An electrostatic discharge between postdoctoral researcher Thea Ekins-Coward and a gas storage tank containing hydrogen, oxygen, and carbon dioxide likely caused an explosion at the University of Hawaii, Mānoa, in which Ekins-Coward lost one of her arms, according to a report by the University of California Center for Laboratory Safety (UCCLS).

1467939190708UH hired UCCLS to conduct an independent investigation of the March 16 accident and released the report on July 1. Another investigation by the Honolulu Fire Department, released in April, concluded that the cause was a spark from the pressure gauge. UCCLS dug deeper than the fire department and contracted with an outside laboratory to recreate and test the experimental setup. Those tests ruled out all causes other than a static discharge. 

Photo right: The blast caused a postdoc to lose an arm and about $800,000 in lab damage. Credit: Honolulu Fire Department.

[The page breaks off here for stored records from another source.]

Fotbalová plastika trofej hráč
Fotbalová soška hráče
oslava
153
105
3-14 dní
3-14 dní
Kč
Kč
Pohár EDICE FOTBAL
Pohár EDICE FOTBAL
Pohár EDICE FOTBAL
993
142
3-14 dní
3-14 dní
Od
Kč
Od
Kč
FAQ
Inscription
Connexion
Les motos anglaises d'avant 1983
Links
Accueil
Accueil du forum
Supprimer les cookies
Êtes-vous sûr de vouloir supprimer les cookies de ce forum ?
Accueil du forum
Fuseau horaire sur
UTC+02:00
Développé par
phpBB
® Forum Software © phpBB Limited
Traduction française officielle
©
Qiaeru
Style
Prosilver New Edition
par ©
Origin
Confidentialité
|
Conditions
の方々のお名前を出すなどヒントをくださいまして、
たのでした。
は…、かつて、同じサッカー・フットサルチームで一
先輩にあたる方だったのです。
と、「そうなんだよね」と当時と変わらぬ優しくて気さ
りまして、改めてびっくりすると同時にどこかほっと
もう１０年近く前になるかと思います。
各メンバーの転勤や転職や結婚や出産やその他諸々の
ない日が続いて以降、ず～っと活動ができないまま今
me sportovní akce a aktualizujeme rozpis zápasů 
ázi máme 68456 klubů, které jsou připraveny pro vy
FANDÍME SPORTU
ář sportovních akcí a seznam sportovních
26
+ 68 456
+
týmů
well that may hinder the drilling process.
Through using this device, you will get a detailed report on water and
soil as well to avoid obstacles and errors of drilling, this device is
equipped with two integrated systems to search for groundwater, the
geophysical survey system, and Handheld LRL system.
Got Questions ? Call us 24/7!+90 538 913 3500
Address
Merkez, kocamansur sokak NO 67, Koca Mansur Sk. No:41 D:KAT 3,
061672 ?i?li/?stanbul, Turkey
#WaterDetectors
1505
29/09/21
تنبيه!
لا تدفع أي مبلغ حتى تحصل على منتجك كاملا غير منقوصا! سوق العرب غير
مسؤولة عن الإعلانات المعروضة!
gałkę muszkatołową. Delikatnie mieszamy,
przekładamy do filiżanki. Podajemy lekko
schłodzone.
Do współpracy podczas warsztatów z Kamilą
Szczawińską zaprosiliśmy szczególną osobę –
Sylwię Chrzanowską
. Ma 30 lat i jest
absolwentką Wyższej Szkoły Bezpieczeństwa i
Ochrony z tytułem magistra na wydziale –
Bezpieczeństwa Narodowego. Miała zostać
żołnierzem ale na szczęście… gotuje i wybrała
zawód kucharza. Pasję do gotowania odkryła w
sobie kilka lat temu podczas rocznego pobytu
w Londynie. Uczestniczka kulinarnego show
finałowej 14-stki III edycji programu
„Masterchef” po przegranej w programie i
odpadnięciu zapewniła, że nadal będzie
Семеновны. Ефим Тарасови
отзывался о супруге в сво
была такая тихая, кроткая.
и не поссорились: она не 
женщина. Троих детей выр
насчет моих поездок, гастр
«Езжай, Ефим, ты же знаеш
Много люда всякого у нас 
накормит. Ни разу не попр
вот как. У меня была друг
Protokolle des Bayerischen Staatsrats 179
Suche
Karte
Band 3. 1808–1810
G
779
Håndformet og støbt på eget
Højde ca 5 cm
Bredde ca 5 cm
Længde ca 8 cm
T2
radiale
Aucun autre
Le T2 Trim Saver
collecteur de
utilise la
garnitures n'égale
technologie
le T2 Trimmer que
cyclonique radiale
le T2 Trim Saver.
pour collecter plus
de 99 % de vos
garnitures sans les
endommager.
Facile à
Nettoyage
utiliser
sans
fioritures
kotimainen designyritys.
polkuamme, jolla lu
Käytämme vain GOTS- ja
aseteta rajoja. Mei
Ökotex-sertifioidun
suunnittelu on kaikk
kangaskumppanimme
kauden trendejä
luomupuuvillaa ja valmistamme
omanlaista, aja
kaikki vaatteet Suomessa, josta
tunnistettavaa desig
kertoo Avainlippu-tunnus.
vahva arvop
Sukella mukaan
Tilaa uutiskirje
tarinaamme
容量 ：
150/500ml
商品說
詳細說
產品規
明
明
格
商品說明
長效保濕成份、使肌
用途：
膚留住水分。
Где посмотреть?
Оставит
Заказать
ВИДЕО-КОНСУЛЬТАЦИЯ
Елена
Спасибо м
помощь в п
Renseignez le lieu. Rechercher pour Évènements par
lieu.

Going beyond the immediate cause of the explosion, however, “the overall underlying cause of the accident was failure to recognize and control the hazards of an explosive gas mixture of hydrogen and oxygen,” the UCCLS report says.

“The message to other researchers is that they need to do a better job of educating themselves about the hazards of the materials they’re working with” and what could go wrong, says Craig A. Merlic, UCCLS executive director and a chemistry professor at UCLA. And campus safety personnel “need to have conversations with researchers and guide them to the resources that are available” to help conduct experiments safely, he adds.

In the case of the UH explosion, for example, the lab passed a safety inspection in January in part by properly storing H2 and O2 cylinders 6 meters apart. But no one questioned storing a mixture of the gases in a 49-L steel tank designed for compressed air and not electrically grounded, the UCCLS report says. When the tank exploded, it contained 55% H2, 38% O2, and 7% CO2 at a pressure of 8 atm. UCCLS estimated the energy of the detonation to be equivalent to 70.5 g of TNT.

Ekins-Coward was working for the Hawaii Natural Energy Institute under researcher Jian Yu. The gas mixture was used to feed bacteria to produce biofuels and bioplastics. Yu’s lab is still closed, and he and the institute have not yet determined how experiments will be set up going forward, says institute director Richard E. Rocheleau.

The explosion cost about $716,000 in infrastructure damage and $60,000 to $100,000 in equipment losses, and UCCLS was paid $88,000, says UH spokesman Dan Meisenzahl.

UH placed no restrictions on the UCCLS team during its investigation, Merlic says. The Hawaii Occupational Safety & Health Division is also examining the incident.

Update: The investigation was featured in an article in Science Magazine on August 3, 2016.